Wenger nie pracuje w zawodzie od 2018 roku, gdy rozstał się z nim Arsenal. W praktyce zakończył już trenerską karierę.
Francuz przesiadł się z ławki trenerskiej do gabinetu dyrektora ds. globalnego rozwoju piłki nożnej w FIFA. Firmował kontrowersyjne pomysły szefa federacji Gianniego Infantino. To on był niejako rzecznikiem projektu zapomnianej już rewolucji w piłkarskim kalendarzu. Popierał rozgrywanie wielkich turniejów w cyklu dwuletnim, a nie czteroletnim, jak obecnie.

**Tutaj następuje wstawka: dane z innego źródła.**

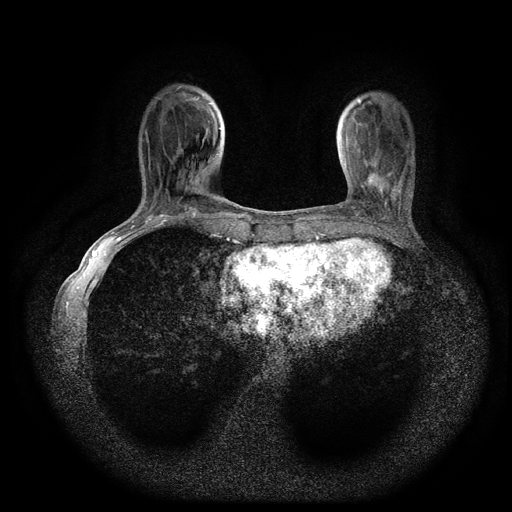
Breast MRI (dynamic contrast-enhanced, multi-phase), one axial slice; position 28 of 116 along the scan axis; dynamic contrast-enhanced series, time point 2 of 5 at this slice position (early post-contrast); 1.5 T; TE 2.7 ms, TR 5.4 ms; 2 mm slice thickness; 512 × 512 image matrix, field of view 330 × 330 mm. Patient: female, 49 years.
Outlined on this slice (semi-automatically segmented with operator editing):
- breast lesion (labelled 'tumour' in the annotation; benign lesions carry a separate 'benign' label): bounding box (x1, y1, x2, y2) in pixels: (363, 169, 381, 192)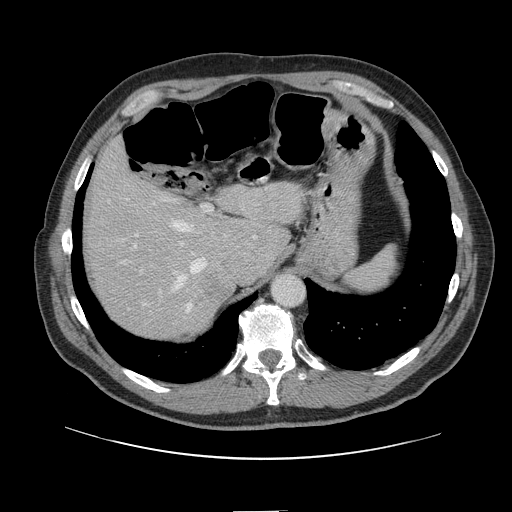
Contrast-enhanced abdominal CT, one axial slice. Slice 106 of 161 in the series (ordered by position). Soft-tissue window (W 400 / L 40 HU). 512 × 512 image matrix, field of view 412 × 412 mm. Case-level facts recorded for this patient, not image findings: patient: female, age 60 years at operation; diagnosis: colorectal cancer liver metastases, imaged before liver resection; multiple liver metastases: no; largest metastasis: 3.5 cm.
Annotated regions visible in this slice (expert manual segmentation):
- hepatic veins: bounding box <109,200,208,313> (left, top, right, bottom; pixels)
- liver: <88,145,303,338>
- planned liver remnant (the part of the liver to remain after resection): <88,145,303,307>
- portal vein (with intrahepatic branches): <132,204,213,296>
- liver metastasis: <196,270,227,312>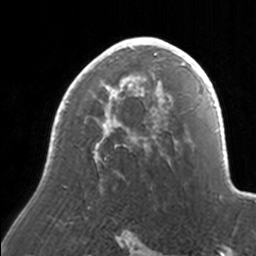
Breast MRI, one axial slice; position 105 of 160 along the scan axis; cropped to one breast; dynamic contrast-enhanced series, time point 2 of 7 at this slice position (early post-contrast); 3 T; TE 1.7 ms, TR 4 ms; 1 mm slice thickness; 256 × 256 image matrix. Female patient.
Outlined on this slice (semi-automatic segmentation, software-assisted and operator-edited):
- enhancing-tissue mask used for the functional tumour volume (all voxels passing the contrast-enhancement thresholds inside the analysis volume; usually the tumour): box from (x=57, y=37) to (x=171, y=158) px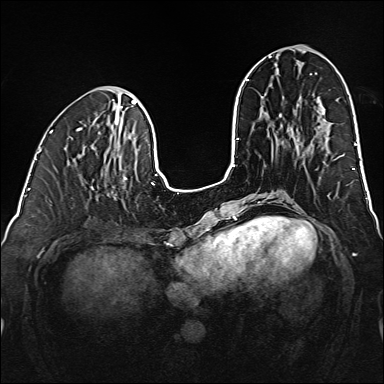
Breast MRI (dynamic contrast-enhanced), one axial slice. Slice 60 of 160 in the series (ordered by position). Dynamic contrast-enhanced series, time point 2 of 6 at this slice position (early post-contrast). 1.5 T. TE 2.3 ms, TR 5.2 ms. 1 mm slice thickness. 384 × 384 image matrix, field of view 320 × 320 mm. Female patient.
Outlined on this slice (semi-automatically segmented with operator editing):
- enhancing-tissue mask used for the functional tumour volume (all voxels passing the contrast-enhancement thresholds inside the analysis volume; usually the tumour): box from (x=91, y=187) to (x=114, y=197) px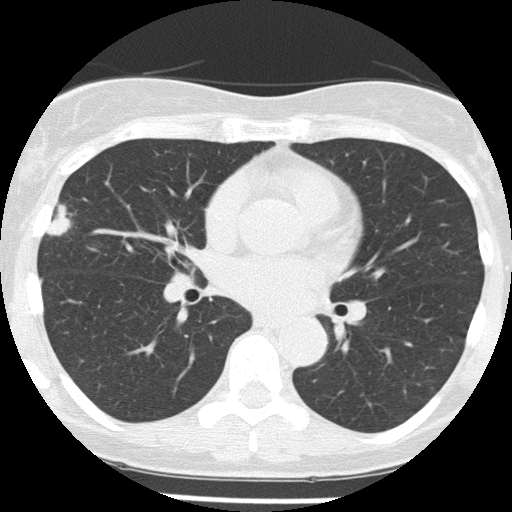
Chest CT (low-dose screening protocol), one axial image; baseline screening round; lung window (W 1500 / L -600 HU); 2 mm slice thickness; slice 74 of 156 in the series. Female, age 58 years at enrolment. Former smoker at enrolment.
Expert reader's lesion annotation, bounding box <29,195,86,254> (left, top, right, bottom; pixels). Reader record for this screening exam (exam-level; its link to the box is not recorded): non-calcified nodule or mass ≥4 mm, right middle lobe, 18 × 9 mm, spiculated (stellate) margins, soft tissue attenuation.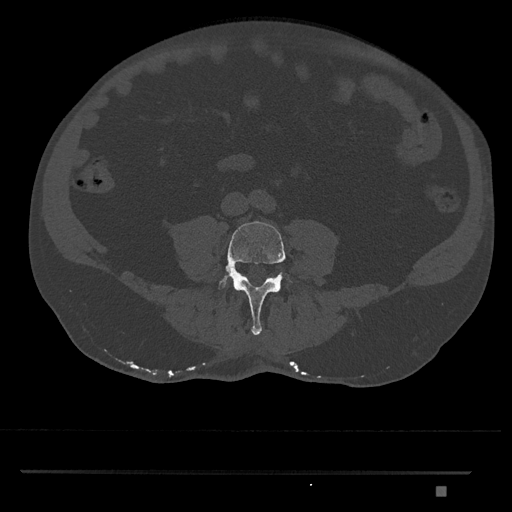
CT including the spine, one axial slice; slice 612 of 1134 in the series (ordered by position); bone window (W 1800 / L 400 HU); 0.5 mm slice thickness; 512 × 512 image matrix, field of view 429 × 429 mm. Patient: male, 65 years. From the clinical record (not read from this slice): primary cancer: prostate.
Outlined on this slice (semi-automatically segmented with operator editing):
- L4 vertebra: bounding box <218,221,292,335> (left, top, right, bottom; pixels)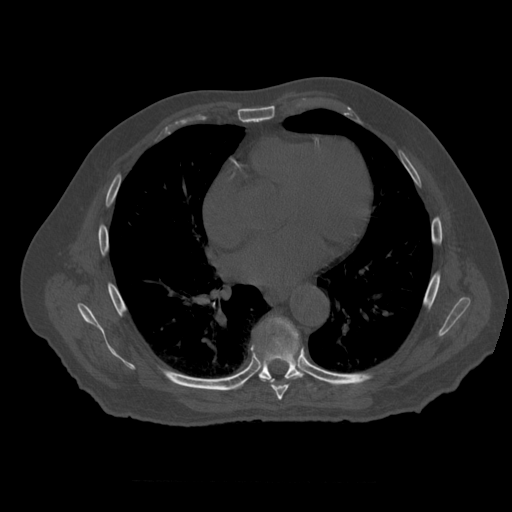
CT including the spine, one axial slice. Slice 351 of 399 in the series (ordered by position). Reconstruction kernel STANDARD. 120 kVp. Bone window (W 1800 / L 400 HU). 1.25 mm slice thickness. 512 × 512 image matrix, field of view 407 × 407 mm. Patient age 73 years. From the clinical record (not read from this slice): primary cancer: prostate; vertebrae with lytic lesions (as recorded): L2.
Annotated regions visible in this slice (semi-automatic segmentation, software-assisted and operator-edited):
- T7 vertebra: bounding box [x1, y1, x2, y2] px = [261, 375, 304, 400]
- T8 vertebra: [251, 317, 311, 387]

Duże zamieszanie wywołała też wypowiedź Wengera w trakcie mundialu. Gdy odpadła z niego reprezentacja Niemiec, to wypalił, że sukcesy odnoszą drużyny nastawione na grę, a nie polityczne demonstracje. Było to nawiązanie do gestu niemieckich piłkarzy sprzed meczu z Japonią. Zakryli wówczas usta na znak protestu przeciwko katarskiej cenzurze.
Postawa Wengera wstrząsnęła Stale Solbakkenem. Trener reprezentacji Norwegii mówi o Francuzie w bardzo zdecydowany sposób.
- Wzdrygam się, gdy widzę, że najmądrzejszy człowiek na świecie, Arsene Wenger, którego podziwiano przez lata, został poddany praniu mózgu. Wygłasza teraz najgłupsze stwierdzenia - wypalił Solbakken.
- To przerażające, co dzieje się z tymi wszystkimi ludźmi, których podziwialiśmy przez lata. Obawiam się, że będzie już tylko gorzej - dodał selekcjoner reprezentacji Norwegii.